I was recently reading the news of the Apache Foundation’s recent release of NoSQL database Cassandra version 1.2, and I ran across a description of the Cassandra Query Language (CQL), which Apache has also updated to version 3. I’ve always been amused by the NoSQL query languages, since they’re all doing their best to look like SQL even though they call themselves NoSQL, much as a Japanese restaurant might promote their artificial crab sushi. But I digress…
In any case, CQL3 contains a handful of SQL-like commands, including the predictable INSERT, UPDATE, and SELECT, as well as a few that are more specific to Cassandra’s NoSQL nature, like CREATE KEYSPACE. A keyspace is analogous to a schema in a relational database; it’s the outermost grouping of data for an application.
Here’s where the story gets interesting. When you create a keyspace, you must declare its replication strategy. There are a few options for replication strategy in Cassandra, with the simplest being a straightforward round robin distribution of replicas of your data across nodes. In English this strategy means that Cassandra automatically makes identical copies of your data (the replicas), and automatically distributes them across either virtual servers or physical servers (the nodes), so that if any of the nodes fails, Cassandra can recover the data on that node. Furthermore, you can select and configure your replication strategy however you like to configure the scalability, elasticity, and fault tolerance of your database.
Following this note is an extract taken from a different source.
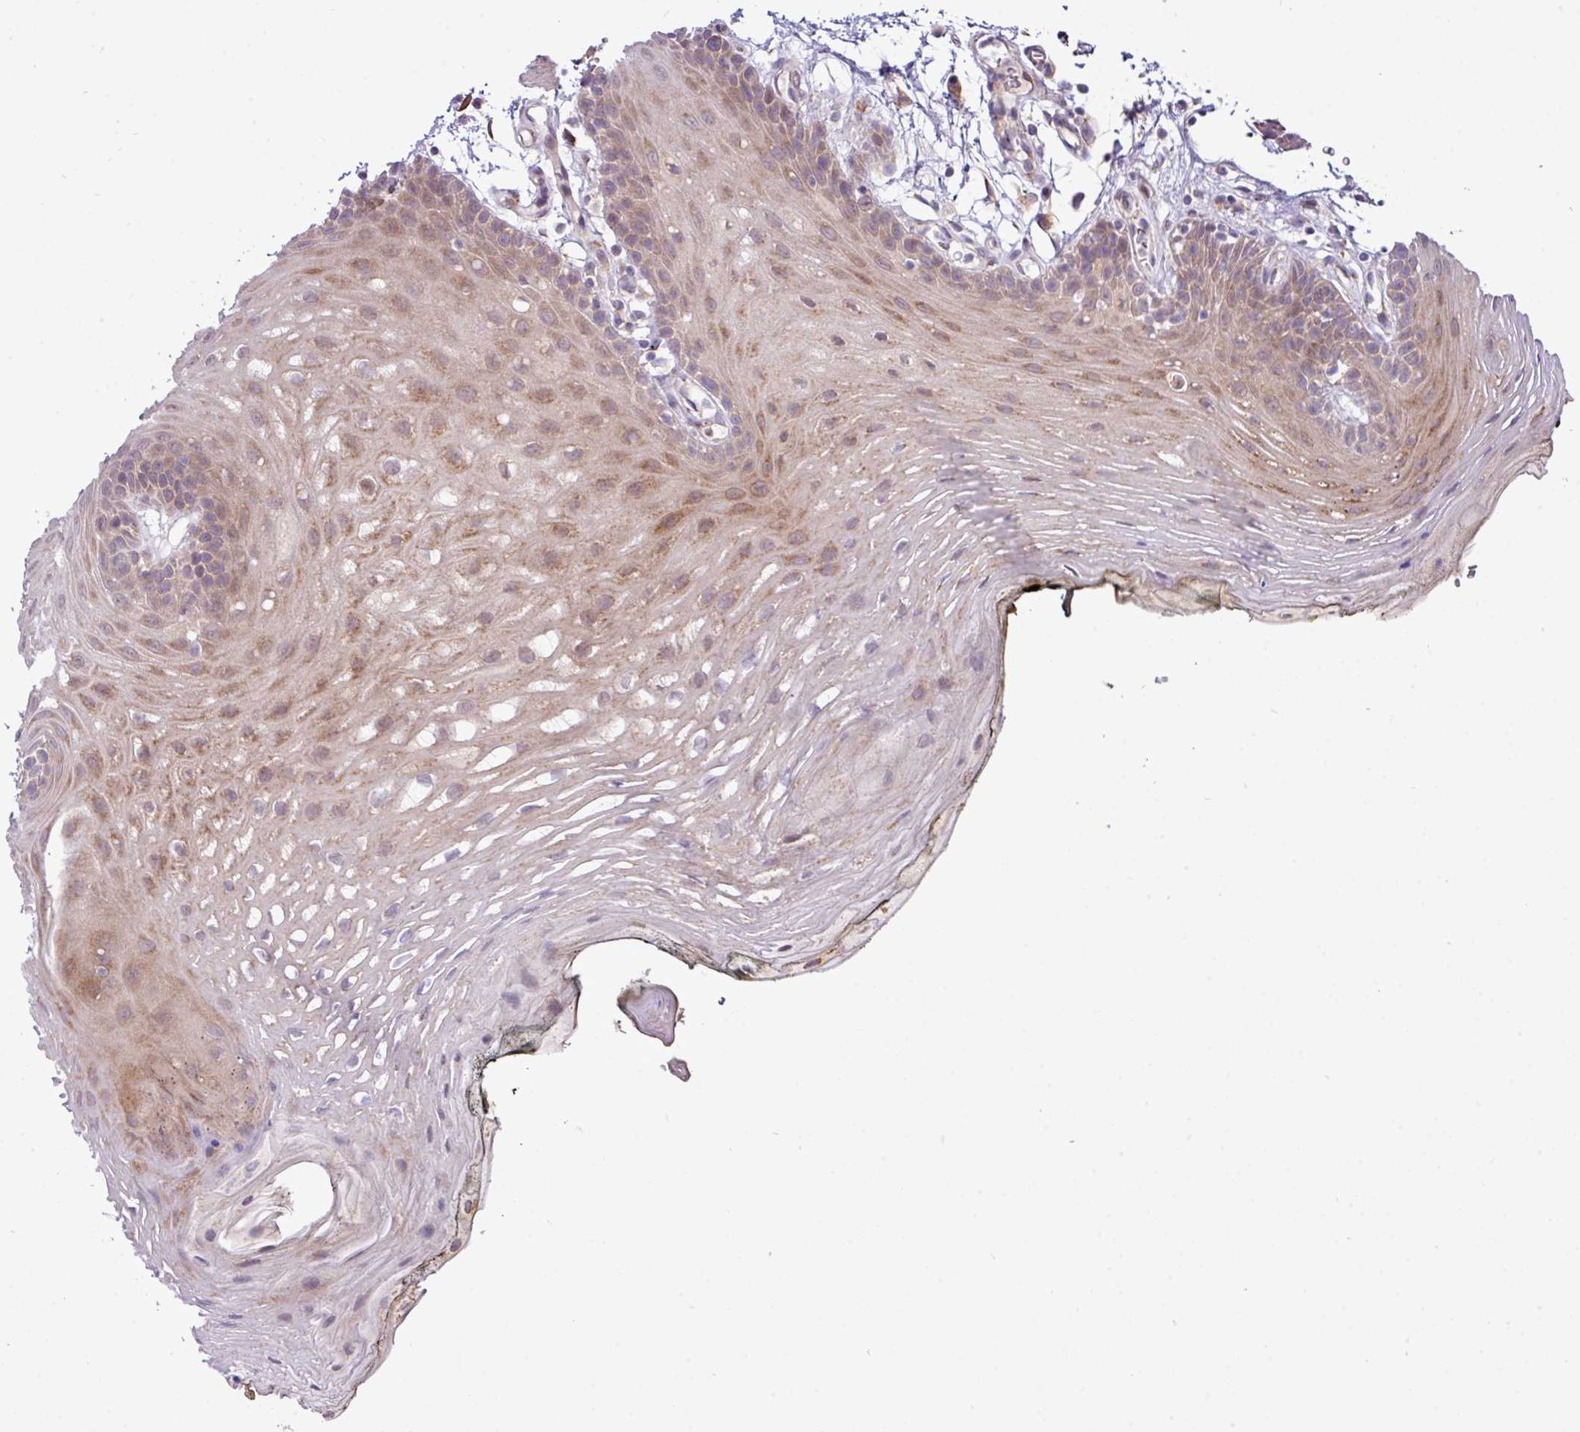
{"staining": {"intensity": "moderate", "quantity": "25%-75%", "location": "cytoplasmic/membranous"}, "tissue": "oral mucosa", "cell_type": "Squamous epithelial cells", "image_type": "normal", "snomed": [{"axis": "morphology", "description": "Normal tissue, NOS"}, {"axis": "topography", "description": "Oral tissue"}, {"axis": "topography", "description": "Tounge, NOS"}], "caption": "An immunohistochemistry photomicrograph of unremarkable tissue is shown. Protein staining in brown labels moderate cytoplasmic/membranous positivity in oral mucosa within squamous epithelial cells. (DAB (3,3'-diaminobenzidine) = brown stain, brightfield microscopy at high magnification).", "gene": "TM2D2", "patient": {"sex": "female", "age": 81}}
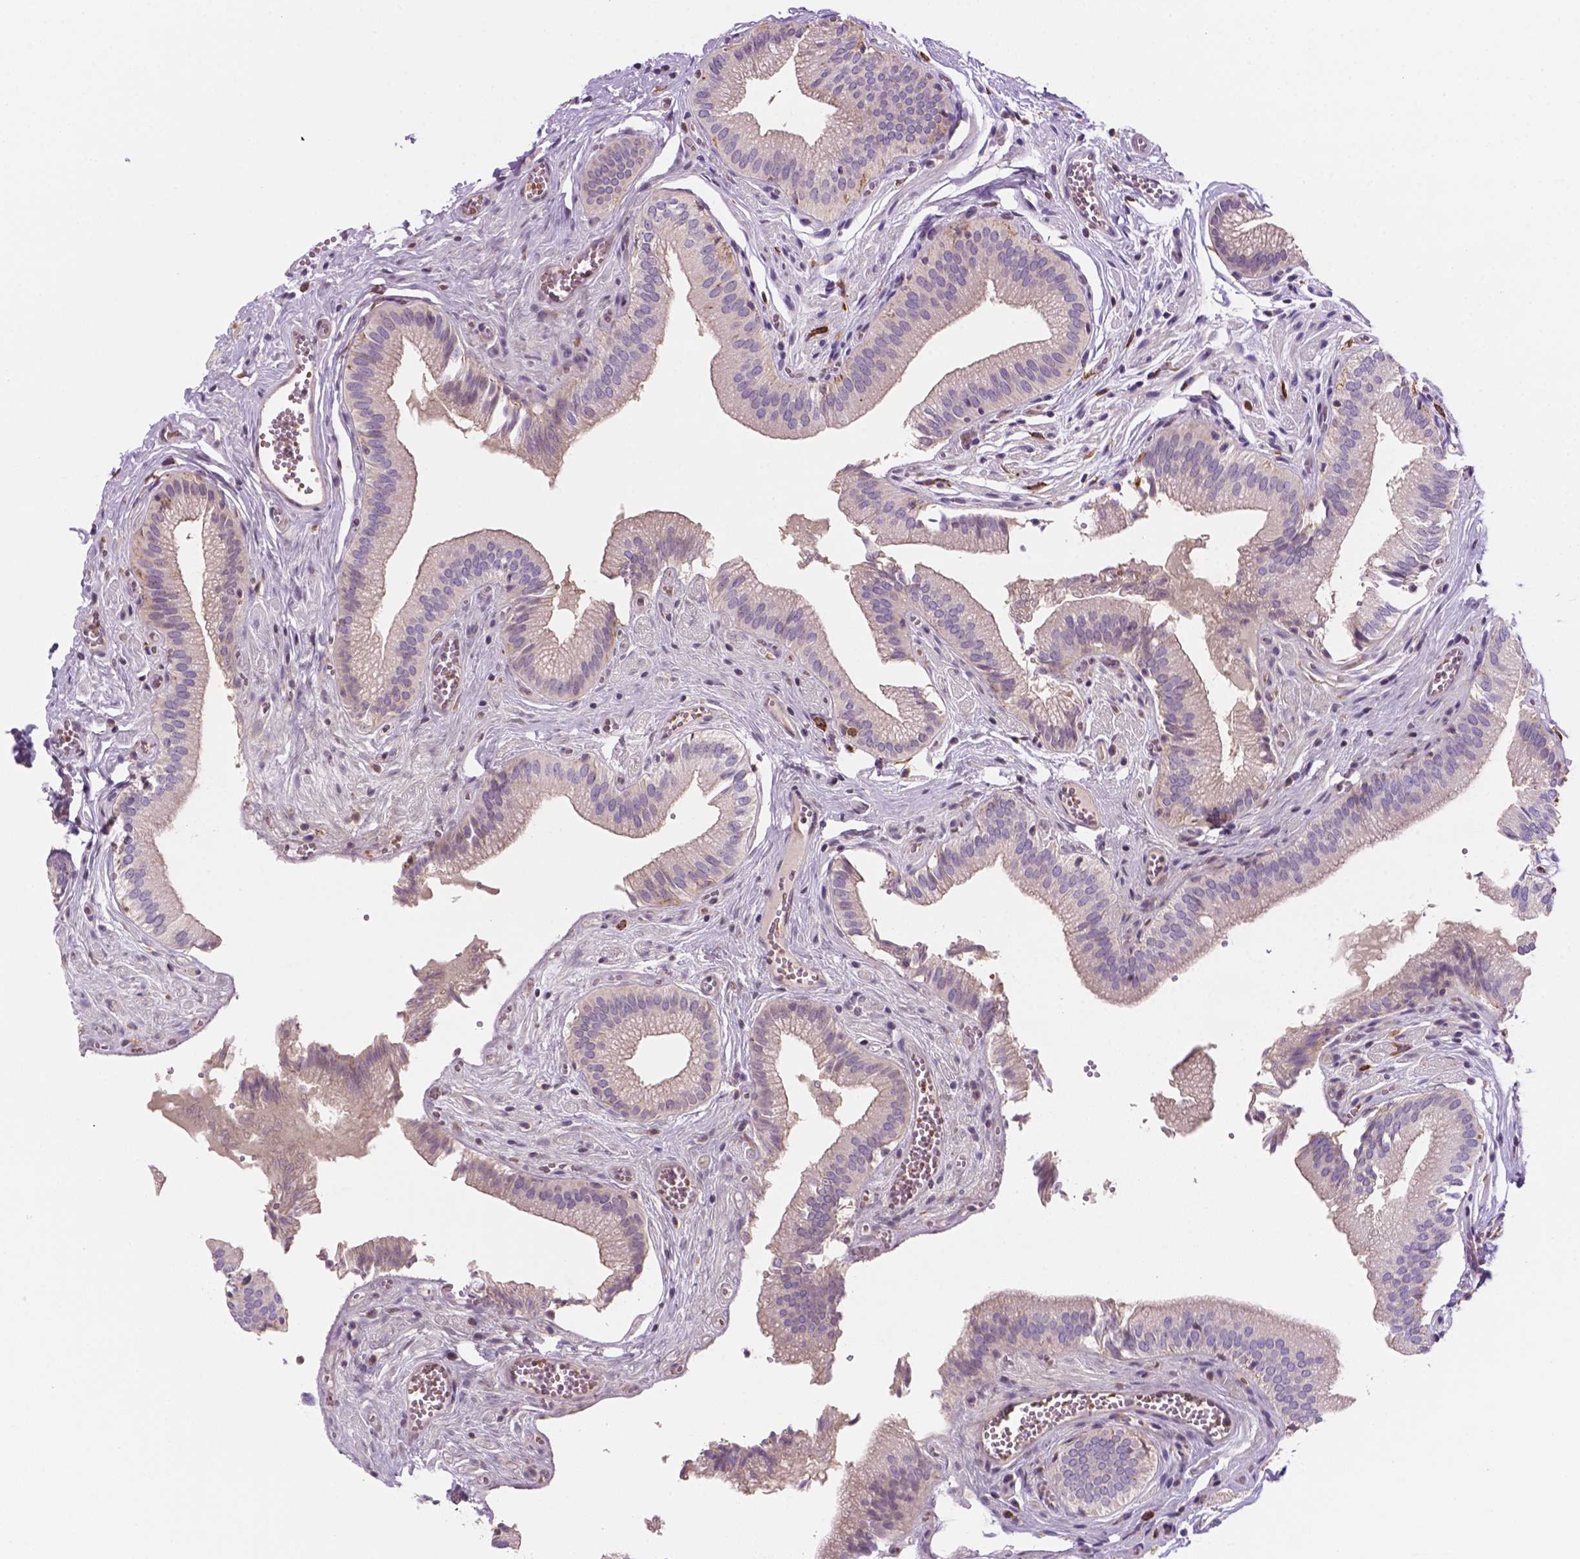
{"staining": {"intensity": "weak", "quantity": "<25%", "location": "cytoplasmic/membranous"}, "tissue": "gallbladder", "cell_type": "Glandular cells", "image_type": "normal", "snomed": [{"axis": "morphology", "description": "Normal tissue, NOS"}, {"axis": "topography", "description": "Gallbladder"}, {"axis": "topography", "description": "Peripheral nerve tissue"}], "caption": "Immunohistochemical staining of benign human gallbladder displays no significant positivity in glandular cells.", "gene": "MKRN2OS", "patient": {"sex": "male", "age": 17}}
In other words, Cassandra is built from the ground up for the Cloud. Sure, you’d expect that from Cassandra, but it’s important to understand that any application that runs in the Cloud should behave similarly. If your app isn’t designed to break into multiple pieces that can go on multiple nodes, where the number of nodes can change dynamically, and furthermore, individual nodes can fail without sinking your app, then your app isn’t Cloud ready.
So, next time you’re talking to a software vendor who’s trumpeting that their software will run in the Cloud, ask them what their replication strategy is. If they don’t have one — or worse, if they don’t even understand the question — then run the other direction. Quickly.